Thursday, 23 July 2015

WOMAD and bucket lists

There are bucket lists and then there are reverse bucket lists.

Bucket lists contain the things one feels one really ought to do at least once before kicking the bucket. I’ve never been on a helicopter ride, or visited the Taj Mahal, or seen the Northern Lights. They’re all things I’d like to do before I get my visit from the grim reaper (even if he turns out to be rather a sympathetic character, as in the Terry Pratchett view).

On the other hand, I’ve also never visited a firing range or the state of Israel. The first of these I feel no desire whatever to do, the second is one of those things I don’t contemplate with any enthusiasm for the present or the future, but would quite like to have done in the past: I’d like to have already been to Israel, to know a little more about what it’s really like, but as far as any future plans are concerned, it’s probably pretty much at the bottom of my list of places to visit, outside war zones.

Really. Below Minsk, say, or even Pittsburgh. 

I’d actually quite like to go to those places, if only because my grandfather’s family came from Minsk, and Pittsburgh includes the place that was once known as the ‘Forks of the Ohio’ – George Washington was there, as a Militia officer supporting British military operations, and it still feels ironic to me that Washington once served under, rather than against, British colours.

The Forks of the Ohio.
Less built up in the time of loyal British subject, George Washington
Another thing I’ve never done is ever visit a theme park. I say that without pride, though with relief. I gave up going to amusement parks when I realised, aged 22, that rides I’d loved as a child simply made me sick as an adult – anything, in particular, that spun round and round. As for a ride that takes you to the edge of a death-defying fall and then plunges down, my vertigo leaves me regarding the experience as to be avoided at any cost.
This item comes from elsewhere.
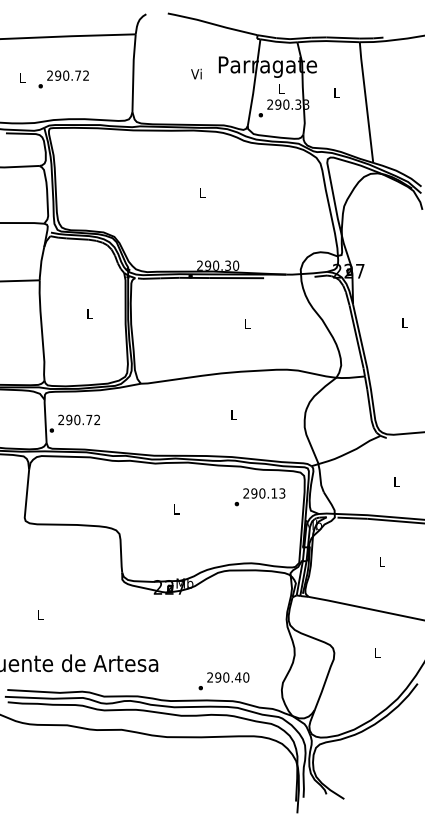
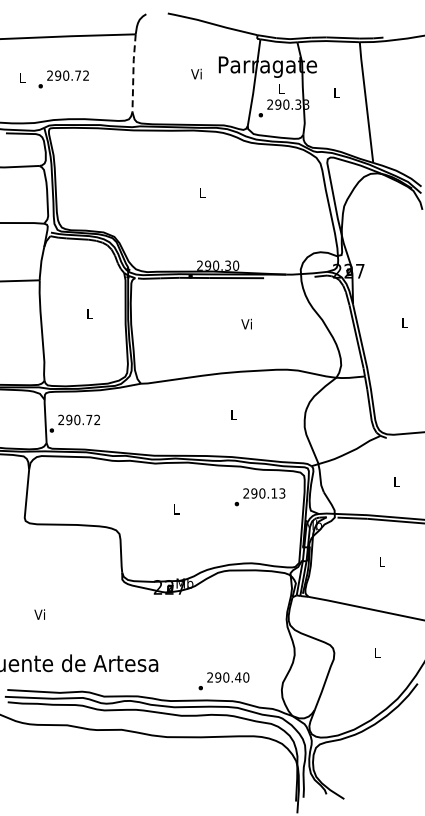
line at (133, 72): solid -> dashed
text at (246, 323): L -> Vi
text at (39, 614): L -> Vi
A source of pleasure? I’m not that masochistic.

That does leave me feeling guilty towards my poor, long-suffering wife. She was once deeply familiar with more or less every theme park from South West Germany (Europa Park) and North West England (Alton Towers), enduring in particular several visits to Disneyland Paris and the nearby Parc Asterix. Somehow I was always unavoidably elsewhere when any of these trips occurred.

My only grandchild to date has now reached an age where she doesn’t need her grandfather to accompany her to one of those ghastly places. Since my other two sons are proving slow at producing any further grandchildren for us, I expect to be able to plead age and infirmity by the time it comes to taking any of them if, indeed, any of them ever show up.

So visiting theme parks remains firmly on my reverse bucket list: things not to do this side of the grave. I’m making no dispositions for what may happen on the other side. I suspect, given the life I’ve led, that I might find myself condemned to an eternal theme park anyway.

But tomorrow an important box gets ticked off one or other of the lists. I’m still not sure which. Certainly, it wasn’t something I felt inclined to do – otherwise I might already have done it – but nor am I averse to doing it. Either way, it happens tomorrow.

I shall be off to my first ever music festival.

Gets ticked off a list tomorrow
WOMAD (World of Music, Arts and Dance, I’m told), near Malmesbury in Wiltshire. Danielle and I are going and meeting a bunch of friends there. I expect it’ll be fine, though probably not in the meteorological sense of fine: heavy rain’s forecast. But I understand that mud is part of the experience, so thats probably appropriate.

Anyway, at least I’ll be able to tick it off the list. And by the time I get home, I’ll no doubt have decided which list it belonged to.